Try it:
In the forum thread about the Samsung L700 below, what is the largest microSD card the phone is said to support?

Excerpted text:
# My new Samsung L700....



## Disc_Junkie (Aug 1, 2009)

Hi folks!  I wanted to tell you about my new Samsung L700. 

*www.phonegg.com/Samsung/SGH-L700/Samsung-SGH-L700.jpg


I bought it it yesterday and till the time I have used it I didn't find a flaw in it.

It has got a 2.1inches screen and weight is about 100 - 110 gm. It has got a TFT screen and supports 256K colors. 

The sound quality from the built in speakerphone is decent and the bundled earphones gives more than decent sound. The two buttons at the left side allows to minimize or maximixe the volume at any instant. It supports polyphonic downloadable ringtones and MP3 ringtones. Such as if you want to minizine the sound while playback or keypad tone or loud ringtone when someone is dialling at that very instant by these buttons. It supports FM Radio as well with auto tuning. 

It has got a 2MP camera and supports upto 1600x1200 resolution. The fps mantained while taking videos is very good and the graininess(which sometimes comes while taking pictures) is less. The built in LED flash allows you to take decent pics in places where light is in scarce. 

It has got an inbuilt memory of 40MB but supports microSD(TransFlash) card upto 8GB. A 1GB cacrd will be given(free) when you buy.

The network components it supports include GPRS, EDGE and 3G. The also supports Bluetooth 2.0 and USB 2.0 for data transfer. 

Some shortcomings are that it doesn't have an Infrared port, and doesn't support WLAN and doesn't have GPS.

The battery lifetime is upto 490 hrs on Standby mode on 2G and supports of about 10hrs talktime. 

The accessories you get with it includes....

* Decent quality Earphones
* USB cable
* The Mobile
* A Driver PC
* A portable adapter for charging...
* User manual

I bought it just for Rs. 6.9k and for me it's the best buy for the buck. 

Here are pics of the cover and other accessories....I will post the pics of mobile soon....

Thank you for reading.....


----------



## Deleted member 26636 (Aug 1, 2009)

congrats on your purchase


----------

Information supplied:

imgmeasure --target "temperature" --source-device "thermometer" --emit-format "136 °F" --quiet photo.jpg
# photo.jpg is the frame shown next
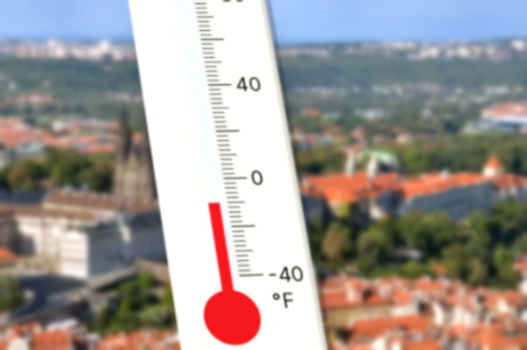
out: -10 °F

...

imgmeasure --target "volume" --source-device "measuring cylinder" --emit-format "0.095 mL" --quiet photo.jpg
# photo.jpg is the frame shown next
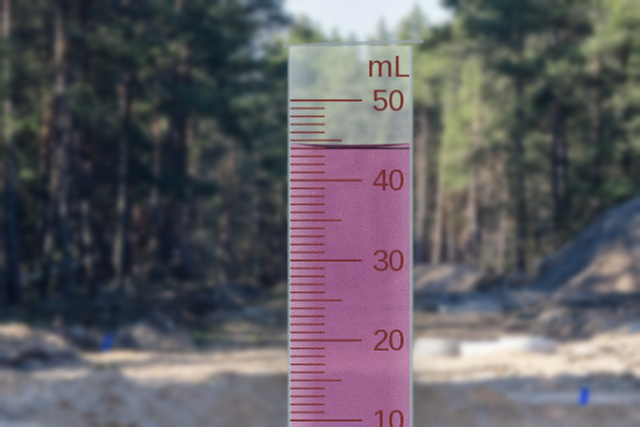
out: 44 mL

Exercise response:
It supports a microSD (TransFlash) card of up to 8GB.